*** Opening Data shown ***

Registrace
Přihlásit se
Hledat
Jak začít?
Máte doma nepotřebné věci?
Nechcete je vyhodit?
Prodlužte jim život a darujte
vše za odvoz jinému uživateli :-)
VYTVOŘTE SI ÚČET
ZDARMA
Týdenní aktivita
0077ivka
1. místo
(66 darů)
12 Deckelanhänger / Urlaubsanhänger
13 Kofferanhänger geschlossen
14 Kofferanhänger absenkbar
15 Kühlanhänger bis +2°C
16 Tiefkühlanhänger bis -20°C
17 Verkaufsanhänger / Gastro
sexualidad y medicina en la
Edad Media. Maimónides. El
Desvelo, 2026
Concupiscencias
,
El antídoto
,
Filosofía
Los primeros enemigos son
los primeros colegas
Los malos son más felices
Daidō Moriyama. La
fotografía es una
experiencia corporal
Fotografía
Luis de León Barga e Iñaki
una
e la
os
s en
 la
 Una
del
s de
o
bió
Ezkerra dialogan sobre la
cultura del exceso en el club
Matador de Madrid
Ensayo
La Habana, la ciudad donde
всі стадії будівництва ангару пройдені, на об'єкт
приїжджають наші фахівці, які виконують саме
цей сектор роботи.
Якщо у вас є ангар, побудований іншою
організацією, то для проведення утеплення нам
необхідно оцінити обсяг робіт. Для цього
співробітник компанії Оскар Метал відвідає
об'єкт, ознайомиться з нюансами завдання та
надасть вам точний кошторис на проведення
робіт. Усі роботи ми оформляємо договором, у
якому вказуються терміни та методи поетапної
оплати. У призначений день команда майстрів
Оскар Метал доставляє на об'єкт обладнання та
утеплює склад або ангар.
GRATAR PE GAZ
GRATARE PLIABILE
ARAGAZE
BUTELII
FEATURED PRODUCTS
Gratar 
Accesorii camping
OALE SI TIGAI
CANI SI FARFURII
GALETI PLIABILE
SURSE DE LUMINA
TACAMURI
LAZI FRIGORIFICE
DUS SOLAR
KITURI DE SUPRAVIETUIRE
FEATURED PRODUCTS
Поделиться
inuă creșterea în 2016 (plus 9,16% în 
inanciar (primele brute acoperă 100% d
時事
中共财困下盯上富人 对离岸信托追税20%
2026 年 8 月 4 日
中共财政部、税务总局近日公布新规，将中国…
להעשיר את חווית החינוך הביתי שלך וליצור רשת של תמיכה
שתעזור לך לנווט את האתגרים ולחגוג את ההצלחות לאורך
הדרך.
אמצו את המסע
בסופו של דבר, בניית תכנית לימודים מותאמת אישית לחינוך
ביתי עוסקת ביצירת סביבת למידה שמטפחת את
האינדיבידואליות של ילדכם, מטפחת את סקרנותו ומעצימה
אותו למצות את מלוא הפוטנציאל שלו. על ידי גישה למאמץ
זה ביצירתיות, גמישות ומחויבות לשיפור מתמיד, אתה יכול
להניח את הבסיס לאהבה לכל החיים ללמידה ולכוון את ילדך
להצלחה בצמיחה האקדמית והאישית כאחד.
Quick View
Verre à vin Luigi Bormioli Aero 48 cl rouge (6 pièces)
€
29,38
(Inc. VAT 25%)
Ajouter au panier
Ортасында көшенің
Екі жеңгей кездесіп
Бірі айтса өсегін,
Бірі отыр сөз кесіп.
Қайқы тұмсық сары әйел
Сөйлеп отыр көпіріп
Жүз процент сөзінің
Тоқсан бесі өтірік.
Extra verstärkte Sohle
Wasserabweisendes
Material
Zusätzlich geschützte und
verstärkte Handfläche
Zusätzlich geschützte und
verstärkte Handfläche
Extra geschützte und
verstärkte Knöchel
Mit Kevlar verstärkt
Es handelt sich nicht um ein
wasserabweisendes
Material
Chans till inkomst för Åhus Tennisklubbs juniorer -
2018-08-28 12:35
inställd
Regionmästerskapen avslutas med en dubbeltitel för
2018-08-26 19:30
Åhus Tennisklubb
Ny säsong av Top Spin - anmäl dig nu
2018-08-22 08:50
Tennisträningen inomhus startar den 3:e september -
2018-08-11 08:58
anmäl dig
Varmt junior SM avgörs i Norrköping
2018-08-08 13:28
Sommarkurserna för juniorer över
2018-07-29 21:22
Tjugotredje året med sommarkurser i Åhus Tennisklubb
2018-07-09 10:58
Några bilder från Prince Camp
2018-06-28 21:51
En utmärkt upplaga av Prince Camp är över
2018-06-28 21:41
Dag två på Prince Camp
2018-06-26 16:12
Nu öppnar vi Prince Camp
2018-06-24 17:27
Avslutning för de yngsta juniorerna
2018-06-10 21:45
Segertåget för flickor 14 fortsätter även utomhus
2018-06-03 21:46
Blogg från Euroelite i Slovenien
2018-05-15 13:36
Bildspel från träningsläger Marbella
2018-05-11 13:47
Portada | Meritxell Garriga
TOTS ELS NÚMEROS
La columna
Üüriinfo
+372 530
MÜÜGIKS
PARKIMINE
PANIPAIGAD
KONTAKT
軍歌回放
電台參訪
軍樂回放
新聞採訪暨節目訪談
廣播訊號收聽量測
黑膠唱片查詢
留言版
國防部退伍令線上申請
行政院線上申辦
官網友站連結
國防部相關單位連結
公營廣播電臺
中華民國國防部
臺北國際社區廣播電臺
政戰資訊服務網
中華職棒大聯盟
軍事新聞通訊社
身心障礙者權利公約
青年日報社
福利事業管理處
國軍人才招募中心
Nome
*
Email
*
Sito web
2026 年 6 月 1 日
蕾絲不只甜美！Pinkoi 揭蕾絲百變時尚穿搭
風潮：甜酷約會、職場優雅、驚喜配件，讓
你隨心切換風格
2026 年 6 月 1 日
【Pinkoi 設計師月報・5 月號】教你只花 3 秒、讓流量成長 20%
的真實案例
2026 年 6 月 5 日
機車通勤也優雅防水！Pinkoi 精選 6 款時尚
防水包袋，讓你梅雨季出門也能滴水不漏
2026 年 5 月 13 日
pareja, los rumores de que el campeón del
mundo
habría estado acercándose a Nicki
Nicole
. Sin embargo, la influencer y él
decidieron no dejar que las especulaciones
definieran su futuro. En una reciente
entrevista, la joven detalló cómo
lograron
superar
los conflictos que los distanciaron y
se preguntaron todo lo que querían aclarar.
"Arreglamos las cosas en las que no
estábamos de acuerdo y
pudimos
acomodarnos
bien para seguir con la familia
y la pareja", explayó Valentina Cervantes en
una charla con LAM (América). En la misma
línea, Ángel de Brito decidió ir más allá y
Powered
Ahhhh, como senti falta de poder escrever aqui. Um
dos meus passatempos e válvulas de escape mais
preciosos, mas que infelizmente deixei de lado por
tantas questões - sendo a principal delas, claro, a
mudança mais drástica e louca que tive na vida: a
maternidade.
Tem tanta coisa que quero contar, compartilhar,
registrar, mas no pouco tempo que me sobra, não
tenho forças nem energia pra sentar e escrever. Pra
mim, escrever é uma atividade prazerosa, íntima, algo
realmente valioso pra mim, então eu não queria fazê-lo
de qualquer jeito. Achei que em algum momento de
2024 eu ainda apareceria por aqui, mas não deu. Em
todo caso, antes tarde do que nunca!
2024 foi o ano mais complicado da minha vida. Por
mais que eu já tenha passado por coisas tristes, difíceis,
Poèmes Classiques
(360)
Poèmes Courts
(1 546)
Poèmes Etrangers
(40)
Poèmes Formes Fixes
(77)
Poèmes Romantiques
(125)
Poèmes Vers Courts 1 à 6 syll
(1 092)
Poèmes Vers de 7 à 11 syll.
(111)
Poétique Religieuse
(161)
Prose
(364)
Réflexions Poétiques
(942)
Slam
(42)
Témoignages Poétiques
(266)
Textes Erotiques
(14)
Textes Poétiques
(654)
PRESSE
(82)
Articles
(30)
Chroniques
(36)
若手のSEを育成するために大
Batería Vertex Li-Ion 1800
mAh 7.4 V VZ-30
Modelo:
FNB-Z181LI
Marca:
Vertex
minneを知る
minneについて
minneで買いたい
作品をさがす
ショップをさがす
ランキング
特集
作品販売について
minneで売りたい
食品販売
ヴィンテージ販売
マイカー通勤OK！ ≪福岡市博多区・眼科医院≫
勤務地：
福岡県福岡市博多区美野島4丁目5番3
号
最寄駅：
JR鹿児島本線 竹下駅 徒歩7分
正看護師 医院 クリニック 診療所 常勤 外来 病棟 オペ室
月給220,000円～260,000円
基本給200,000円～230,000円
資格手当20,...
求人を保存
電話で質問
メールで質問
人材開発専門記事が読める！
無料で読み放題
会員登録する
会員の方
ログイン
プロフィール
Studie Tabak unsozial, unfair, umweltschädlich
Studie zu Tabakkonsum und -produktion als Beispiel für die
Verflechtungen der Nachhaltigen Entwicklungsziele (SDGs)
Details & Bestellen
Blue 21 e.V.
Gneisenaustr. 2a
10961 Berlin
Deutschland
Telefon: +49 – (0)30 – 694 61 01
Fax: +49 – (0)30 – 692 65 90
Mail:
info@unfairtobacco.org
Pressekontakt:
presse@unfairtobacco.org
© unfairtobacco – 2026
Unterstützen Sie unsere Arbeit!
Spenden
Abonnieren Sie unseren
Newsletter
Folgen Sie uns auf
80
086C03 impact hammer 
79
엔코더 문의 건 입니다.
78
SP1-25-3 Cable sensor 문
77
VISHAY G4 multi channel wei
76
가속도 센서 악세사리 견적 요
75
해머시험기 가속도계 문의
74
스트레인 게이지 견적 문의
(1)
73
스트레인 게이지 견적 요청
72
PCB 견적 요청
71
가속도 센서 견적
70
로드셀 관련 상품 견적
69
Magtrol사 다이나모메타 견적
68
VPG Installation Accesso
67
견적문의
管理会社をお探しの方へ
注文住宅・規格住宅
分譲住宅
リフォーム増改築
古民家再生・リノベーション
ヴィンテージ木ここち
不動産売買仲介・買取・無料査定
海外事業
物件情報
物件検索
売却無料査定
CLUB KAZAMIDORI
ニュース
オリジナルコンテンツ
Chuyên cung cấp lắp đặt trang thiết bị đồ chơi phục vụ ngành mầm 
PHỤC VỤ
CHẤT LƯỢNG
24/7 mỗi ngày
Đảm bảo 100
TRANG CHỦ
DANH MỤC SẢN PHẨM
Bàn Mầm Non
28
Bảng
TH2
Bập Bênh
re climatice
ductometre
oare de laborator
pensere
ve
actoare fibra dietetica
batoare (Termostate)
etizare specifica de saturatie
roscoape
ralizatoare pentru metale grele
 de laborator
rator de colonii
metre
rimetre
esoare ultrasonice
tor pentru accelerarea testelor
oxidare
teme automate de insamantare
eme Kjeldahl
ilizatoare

*** Closing Data shown ***

> Exercise details: Rewrite the entries from the first line through the line with "13 Kofferanhänger geschlossen", substituting "Vyhledat" for "Hledat" and leaving everything else unchanged.

> Finished exercise:
Registrace
Přihlásit se
Vyhledat
Jak začít?
Máte doma nepotřebné věci?
Nechcete je vyhodit?
Prodlužte jim život a darujte
vše za odvoz jinému uživateli :-)
VYTVOŘTE SI ÚČET
ZDARMA
Týdenní aktivita
0077ivka
1. místo
(66 darů)
12 Deckelanhänger / Urlaubsanhänger
13 Kofferanhänger geschlossen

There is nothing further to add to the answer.